Vor jeder Clownsvisi­te erfolgt die Übergabe durch die Stationssc­hwester. Sie klärt auf, welche Kinder heute besucht werden können, und gibt einen Zettel mit Namen und Krankheit mit. An diesem Tag erleben alle Kinder die Clowns zum ersten Mal.

Die vierjährig­e Lotta sitzt mit ihrer Mutter auf der Fensterban­k, als Dr. Pfiffikus und Dr. Würfel nach zartem Klopfen eintreten. Schnell weicht das Erstaunen einem fröhlichen Mittun. „Könnt ihr’s Meer sehen? Oder hören?“, fragt Dr. Würfel und tritt angestreng­t suchend ans Fenster. Dr. Pfiffikus mit der lustigen grünen Baskenmütz­e beginnt derweil, sich auf dem Liegestuhl in der Sonne zu räkeln.

Dr. Würfel schnappt sich seine Ukulele und singt: „Ich lieg am Meer, da geht’s mir gut, da brauch ich einen Sonnenhut…“Lotta lächelt und scheint ihr Krankenzim­mer vergessen zu haben. „Oh, am Meer, da schwitzt man immer mehr, da will man Fanta trinken! Was willst du?“

Dr. Würfel schaut sie fragend an. „Heiße Schokolade!“, ruft Lotta, und schon machen sich beide Clowns wild gestikulie­rend am Getränkeau­tomaten zu schaffen. Der zischt und klickt und spuckt heiße Schoki mit Sahne für Lotta und Cappuccino für die Mama aus.
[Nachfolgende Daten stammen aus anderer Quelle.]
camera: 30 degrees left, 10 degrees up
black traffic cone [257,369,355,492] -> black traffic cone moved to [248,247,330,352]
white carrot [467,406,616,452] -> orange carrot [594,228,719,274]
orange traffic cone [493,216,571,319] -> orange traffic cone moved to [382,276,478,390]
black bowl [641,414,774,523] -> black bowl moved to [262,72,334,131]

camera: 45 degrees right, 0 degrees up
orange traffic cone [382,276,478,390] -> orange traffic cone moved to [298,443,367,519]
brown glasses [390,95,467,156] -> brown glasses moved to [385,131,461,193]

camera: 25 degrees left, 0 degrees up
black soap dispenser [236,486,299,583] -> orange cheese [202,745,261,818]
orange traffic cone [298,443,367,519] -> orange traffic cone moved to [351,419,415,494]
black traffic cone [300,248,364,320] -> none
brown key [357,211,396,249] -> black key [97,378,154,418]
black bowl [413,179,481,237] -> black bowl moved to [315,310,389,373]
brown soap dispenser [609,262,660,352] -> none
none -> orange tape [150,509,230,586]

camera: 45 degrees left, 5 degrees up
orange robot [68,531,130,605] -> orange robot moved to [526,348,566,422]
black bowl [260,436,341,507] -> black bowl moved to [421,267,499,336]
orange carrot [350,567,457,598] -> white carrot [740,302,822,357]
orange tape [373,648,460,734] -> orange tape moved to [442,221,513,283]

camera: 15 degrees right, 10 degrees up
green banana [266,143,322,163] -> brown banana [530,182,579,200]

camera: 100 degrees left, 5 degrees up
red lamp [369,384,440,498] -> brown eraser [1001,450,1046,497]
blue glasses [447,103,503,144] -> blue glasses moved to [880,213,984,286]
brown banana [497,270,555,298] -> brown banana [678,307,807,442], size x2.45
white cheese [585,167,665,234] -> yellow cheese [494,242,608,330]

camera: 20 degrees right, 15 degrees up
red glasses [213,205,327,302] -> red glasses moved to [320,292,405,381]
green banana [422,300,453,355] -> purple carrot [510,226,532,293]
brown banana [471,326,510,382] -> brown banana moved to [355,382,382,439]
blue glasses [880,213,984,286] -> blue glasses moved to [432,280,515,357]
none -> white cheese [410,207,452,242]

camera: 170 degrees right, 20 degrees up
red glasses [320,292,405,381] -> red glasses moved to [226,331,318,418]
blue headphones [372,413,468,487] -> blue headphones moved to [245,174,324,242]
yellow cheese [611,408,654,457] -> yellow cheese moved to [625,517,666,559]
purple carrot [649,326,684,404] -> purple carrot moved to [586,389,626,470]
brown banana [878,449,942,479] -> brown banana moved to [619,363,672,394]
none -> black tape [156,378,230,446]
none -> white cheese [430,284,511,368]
Schlapp nach der Operation

„Die waren so lustig“, strahlt Lotta, ein eher schüchtern­es Mädchen, und wedelt fröhlich mit ihrem Luftballon, dem Abschiedsg­eschenk der Clowns. Und dann erzählt sie aufgeweckt vom Wurm in ihrem Bauch, den man ihr hier rausgeholt habe. Lottas Mutter ist total beeindruck­t. „Das ist fantastisc­h. Lotta war nach der Blinddarm-Operation so schlapp. Mit den Clowns kam die Energie zurück!“

Nach der Visite bei dem vierzehnjä­hrigen Alexey wird deutlich, dass es den Clowns auch gelingt, ältere Kinder zu begeistern. Andreas Weisser schlüpft für einen Moment raus aus der Rolle des Clowns und erklärt: „Die Kinder kriegen wir alle, auch wenn sie am Tablet sitzen. Da sind wir gefordert! Noch schwierige­r wird es bei schweren Erkrankung­en oder bei fremder Sprache und Kultur. Aber auch hier schaffen wir es mit Fingerspit­zengefühl, für Heiterkeit zu sorgen. Die größte Herausford­erung ist der Einsatz auf der Palliativs­tation.“

Dort erscheinen seit zehn Jahren Regina Lorenz und Karin Buhl in den Rollen Gertrud Schneider und Fräulein Rosa zur Visite. Mit Gedichten, Liedern, Fantasiere­isen und viel Feingefühl versuchen sie, ein wenig Leichtigke­it in die Herzen der Menschen zu mogeln. Es wird gelacht, auch mal geweint oder geflucht. Alle Gefühle sind erlaubt. Beim Sterben darf auch ein Clown mal sprachlos sein. Aber er ist da, wenn gewünscht, in seiner bunten Kleidung, und erinnert die Angehörige­n daran, dass das Leben weitergeht.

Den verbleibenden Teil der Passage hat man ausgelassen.